Task details – Whenever a line carries the word "énergie", pull it out of the entries.

Information provided –
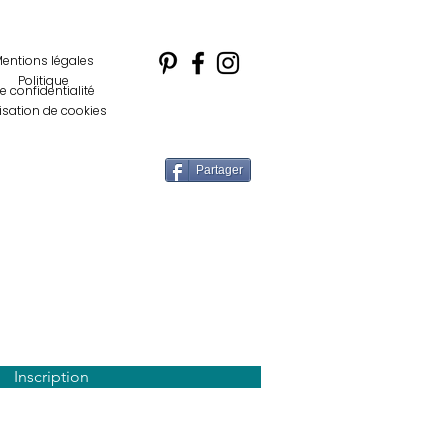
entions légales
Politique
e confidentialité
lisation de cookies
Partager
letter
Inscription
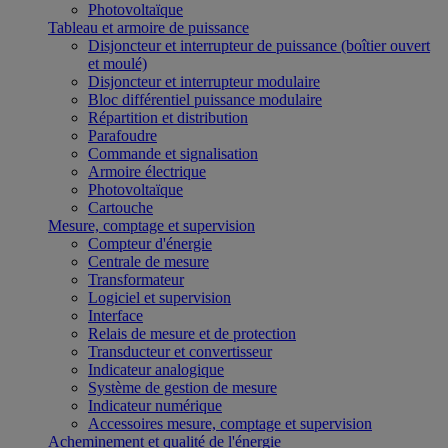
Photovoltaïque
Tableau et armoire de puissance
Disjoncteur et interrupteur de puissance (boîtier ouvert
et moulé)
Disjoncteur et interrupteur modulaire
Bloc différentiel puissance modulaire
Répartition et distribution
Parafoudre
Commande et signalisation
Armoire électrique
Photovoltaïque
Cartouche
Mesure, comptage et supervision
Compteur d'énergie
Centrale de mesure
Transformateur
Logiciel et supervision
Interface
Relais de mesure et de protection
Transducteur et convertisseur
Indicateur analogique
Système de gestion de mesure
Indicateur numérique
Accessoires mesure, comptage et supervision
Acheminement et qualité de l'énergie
...
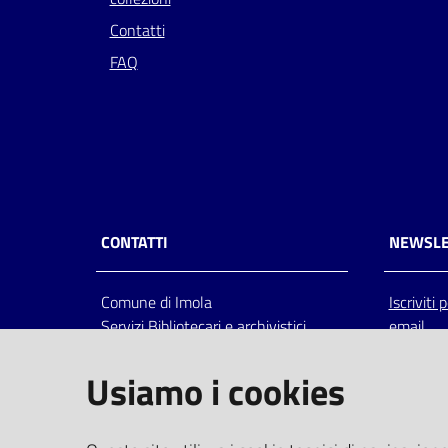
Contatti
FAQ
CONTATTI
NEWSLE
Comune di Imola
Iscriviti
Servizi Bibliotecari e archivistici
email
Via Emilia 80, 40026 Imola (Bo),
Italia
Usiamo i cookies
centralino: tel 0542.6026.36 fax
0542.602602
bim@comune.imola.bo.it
==
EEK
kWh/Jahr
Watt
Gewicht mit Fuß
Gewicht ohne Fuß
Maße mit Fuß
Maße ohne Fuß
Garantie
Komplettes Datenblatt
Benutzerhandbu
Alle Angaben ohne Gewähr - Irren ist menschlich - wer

Answer to the problem –
Compteur d'énergie
Acheminement et qualité de l'énergie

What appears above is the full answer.